*** Opening Text excerpt ***
We do have a verbose verifier logging, though, exactly to help users
to debug issues, which is extremely helpful and is greatly appreciated
by users.
There is nothing worse for developer experience than getting -EINVAL
without any useful log message. Been there, banged my head against the
wall wishing for a bit more verbose log. What are we trying to
optimize for here?

On Fri, Aug 02, 2019 at 11:30:21PM -0700, Andrii Nakryiko wrote:
> 
> No, not anonymous.
> 
> struct my_struct___local {
>     int a;
> };
> 
> struct my_struct___target {
>     long long a;
> };
> 
> my_struct___local->a will not match my_struct___target->a, but it's
> not a reason to stop relocation process due to error.

why? It feels that this is exactly the reason to fail relocation.
struct names matched. field names matched.
but the types are different. Why proceed further?

Also what about str->a followed by str->b.
Is it possible that str->a will pick up one flavor when str->b different one?
That will likely lead to wrong behavior?

> 
> All the tests I added use non-numeric flavors. While technically I can
> use just ___1, ___2 and so on, it will greatly reduce readability,
> while not really solving any problem (nothing prevents someone to add
> something like lmc___1 eventually).
> 
> I think it's not worth it to complicate this logic just for
> lmc___{softc,media,ctl}, but we can do 2) - try to match any struct as
> is. If that fails, see if it's a "flavor" and match flavors.

Could you please share benchmarking results of largish bpf prog
with couple thousands relocations against typical vmlinux.h ?
I'm concerned that this double check will be noticeable.
May be llvm should recognize "flavor" in the type name and
encode them differently in BTF ?
Or add a pre-pass to libbpf to sort out all types into flavored and not.
If flavored search is expensive may be all flavors could be a linked list
from the base type. The typical case is one or two flavors, right?
*** Closing Text excerpt ***
*** Opening Supplied entries ***
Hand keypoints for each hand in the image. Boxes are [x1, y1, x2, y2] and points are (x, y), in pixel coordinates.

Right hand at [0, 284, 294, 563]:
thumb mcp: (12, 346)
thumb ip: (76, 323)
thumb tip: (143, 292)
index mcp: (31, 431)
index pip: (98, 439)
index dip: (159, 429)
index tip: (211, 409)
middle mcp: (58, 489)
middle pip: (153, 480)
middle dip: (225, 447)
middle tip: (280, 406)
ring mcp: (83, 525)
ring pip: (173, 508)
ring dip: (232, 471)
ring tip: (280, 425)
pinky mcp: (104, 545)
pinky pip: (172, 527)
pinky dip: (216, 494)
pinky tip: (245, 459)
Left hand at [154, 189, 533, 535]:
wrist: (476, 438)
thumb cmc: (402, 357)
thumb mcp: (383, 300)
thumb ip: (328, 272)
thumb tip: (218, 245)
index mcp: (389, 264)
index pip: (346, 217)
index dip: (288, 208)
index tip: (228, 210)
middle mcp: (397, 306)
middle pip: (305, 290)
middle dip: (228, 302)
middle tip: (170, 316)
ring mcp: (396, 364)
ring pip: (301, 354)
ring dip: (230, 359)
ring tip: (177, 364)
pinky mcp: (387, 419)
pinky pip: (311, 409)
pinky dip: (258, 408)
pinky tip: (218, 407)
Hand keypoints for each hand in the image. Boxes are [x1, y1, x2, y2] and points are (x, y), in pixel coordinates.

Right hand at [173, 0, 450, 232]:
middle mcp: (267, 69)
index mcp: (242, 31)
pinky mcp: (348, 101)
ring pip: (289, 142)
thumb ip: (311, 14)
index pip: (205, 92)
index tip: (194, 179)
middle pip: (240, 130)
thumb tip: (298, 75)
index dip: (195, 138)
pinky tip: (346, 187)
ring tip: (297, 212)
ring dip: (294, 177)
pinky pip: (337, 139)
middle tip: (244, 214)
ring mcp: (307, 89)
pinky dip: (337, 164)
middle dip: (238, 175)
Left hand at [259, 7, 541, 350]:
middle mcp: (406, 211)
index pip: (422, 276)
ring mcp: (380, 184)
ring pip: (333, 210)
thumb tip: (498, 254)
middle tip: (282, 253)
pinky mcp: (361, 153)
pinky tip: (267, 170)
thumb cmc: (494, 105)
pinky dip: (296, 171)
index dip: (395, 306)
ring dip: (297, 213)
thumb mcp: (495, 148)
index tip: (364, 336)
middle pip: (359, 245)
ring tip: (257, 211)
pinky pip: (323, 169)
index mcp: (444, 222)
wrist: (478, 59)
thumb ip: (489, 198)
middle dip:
*** Closing Supplied entries ***
*** Opening Supplied entries ***
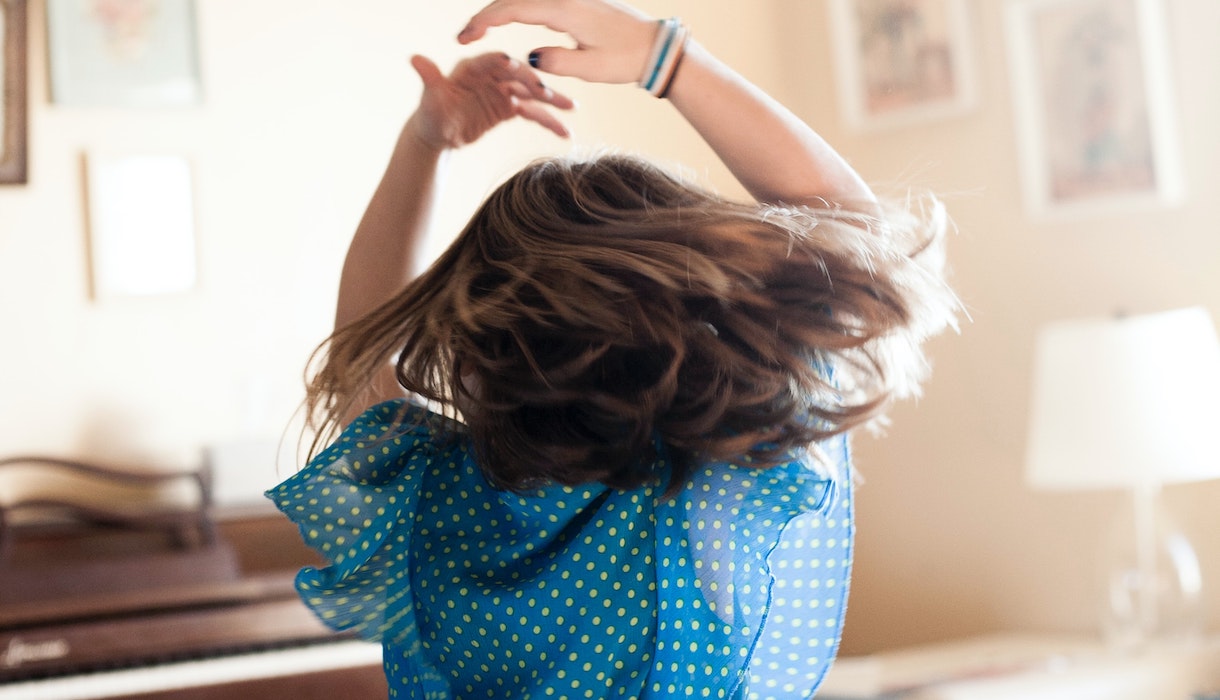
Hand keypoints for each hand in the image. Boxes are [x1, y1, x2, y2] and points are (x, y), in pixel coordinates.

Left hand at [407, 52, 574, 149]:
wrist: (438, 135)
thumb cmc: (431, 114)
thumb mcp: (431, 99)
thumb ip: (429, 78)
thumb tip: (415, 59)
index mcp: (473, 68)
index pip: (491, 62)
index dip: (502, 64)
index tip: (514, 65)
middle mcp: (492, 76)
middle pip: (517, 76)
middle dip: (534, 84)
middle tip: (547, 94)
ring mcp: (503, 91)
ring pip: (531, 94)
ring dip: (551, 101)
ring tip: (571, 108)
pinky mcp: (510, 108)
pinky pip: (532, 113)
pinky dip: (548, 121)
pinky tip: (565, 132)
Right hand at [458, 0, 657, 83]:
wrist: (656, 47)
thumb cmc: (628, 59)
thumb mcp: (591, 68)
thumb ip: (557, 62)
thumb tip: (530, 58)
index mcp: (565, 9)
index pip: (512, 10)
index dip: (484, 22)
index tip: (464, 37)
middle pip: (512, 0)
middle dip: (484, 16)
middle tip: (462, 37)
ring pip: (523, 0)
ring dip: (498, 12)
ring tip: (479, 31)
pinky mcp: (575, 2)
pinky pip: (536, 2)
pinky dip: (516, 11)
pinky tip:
*** Closing Supplied entries ***
--- Questions on the material ---
- A) Reproduce the passage of the BPF thread starting with "That will likely" and going on through "typical vmlinux.h ?".
- B) State whether each statement agrees with the BPF thread, answering yes or no and quoting the words that decide it: (i) the example struct my_struct___target declares its field a as long long; (ii) the tests that were added use numeric flavors such as ___1 and ___2; (iii) the reply asks for benchmarking results of a large bpf program with a couple thousand relocations.
The entries bear no relation to the BPF thread.

--- Solutions to the tasks ---
- A)
That will likely lead to wrong behavior?

> 
> All the tests I added use non-numeric flavors. While technically I can
> use just ___1, ___2 and so on, it will greatly reduce readability,
> while not really solving any problem (nothing prevents someone to add
> something like lmc___1 eventually).
> 
> I think it's not worth it to complicate this logic just for
> lmc___{softc,media,ctl}, but we can do 2) - try to match any struct as
> is. If that fails, see if it's a "flavor" and match flavors.

Could you please share benchmarking results of largish bpf prog
with couple thousands relocations against typical vmlinux.h ?

- B)
(i) Yes: "long long a;"
(ii) No: "All the tests I added use non-numeric flavors."
(iii) Yes: "Could you please share benchmarking results of largish bpf prog with couple thousands relocations against typical vmlinux.h ?"